Процесс взял несколько дней, до пятнадцатого февраля. Два десятка подсудимых, а суд-то вон как скоро управился. И каких подсудимых! Баранников, старый, еще путивльский друг Александра Дмитрича: в Харькове был, когда каторжан замыслили освободить, участник покушения на Мезенцева… Клеточников, опять-таки друг Михайлова; Клеточников, что служил в Третьем отделений, а потом в департаменте полиции. И Морозов, имя которого тогда, до недавней встречи с Ольхиным, мне ничего не говорило; Морозов, который юношей, с пушком на ланитах, был здесь, на Бассейной… И Николай Евгеньич, о котором рассказывал, Николай Евгеньич Суханов…
Да, двадцать подсудимых, а суд в считанные дни… А мне они как в один вечер слились: я навещал Евгения Иваныча. И я видел, понимал и чувствовал, что ему, «сухарю», «учителю черчения», горькая отрада говорить о своем подсудимом. Он гордился Александром Дмитричем, гордился и восхищался.

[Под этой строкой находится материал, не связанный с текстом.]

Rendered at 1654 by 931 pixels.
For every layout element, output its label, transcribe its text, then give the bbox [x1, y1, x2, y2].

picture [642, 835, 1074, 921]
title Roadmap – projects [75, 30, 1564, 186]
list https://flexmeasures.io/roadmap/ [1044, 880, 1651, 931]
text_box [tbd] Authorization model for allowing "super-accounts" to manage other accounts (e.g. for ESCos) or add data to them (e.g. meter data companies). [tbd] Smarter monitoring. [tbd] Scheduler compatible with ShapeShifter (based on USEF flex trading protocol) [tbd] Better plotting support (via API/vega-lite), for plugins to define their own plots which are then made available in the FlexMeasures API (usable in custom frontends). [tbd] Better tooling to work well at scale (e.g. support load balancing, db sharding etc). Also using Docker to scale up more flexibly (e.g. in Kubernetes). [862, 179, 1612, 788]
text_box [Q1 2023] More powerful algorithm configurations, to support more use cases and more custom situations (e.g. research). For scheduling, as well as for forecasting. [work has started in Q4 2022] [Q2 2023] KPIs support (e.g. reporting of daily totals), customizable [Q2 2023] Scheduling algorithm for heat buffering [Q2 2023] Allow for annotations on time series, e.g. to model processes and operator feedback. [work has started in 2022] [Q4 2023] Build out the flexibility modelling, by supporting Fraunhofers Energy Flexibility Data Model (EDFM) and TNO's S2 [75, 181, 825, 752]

«Да, знаете ли вы, – говорил Кедрин, жадно и коротко затягиваясь пахитоской, – будь на Руси побольше таких, и судьба родины была бы иной. Умнейший ум, характерный характер. Никакой позы, серьезное достоинство. Уж на что Дейер грубиян, и тот не смеет. Ну и Муравьев, прокурорское святейшество, тоже говорит: «Поразительно все-таки: последние минуты, расчет происходит, расчет за все, а он, вы смотрите-ка, он о себе ни на миг, его заботят лишь интересы сообщества…» Поверьте, Владимир Рафаилыч, у меня ни тени обольщения: дескать мой клиент. Все согласны, что Михайлов – ведущая фигура процесса. И это так, так! Он в центре внимания и своих, и судей, и защитников».
Приговор, конечно, был предрешен. Но формально еще не вынесен. И вот накануне мне показалось, что мой визит в тягость Кедрину.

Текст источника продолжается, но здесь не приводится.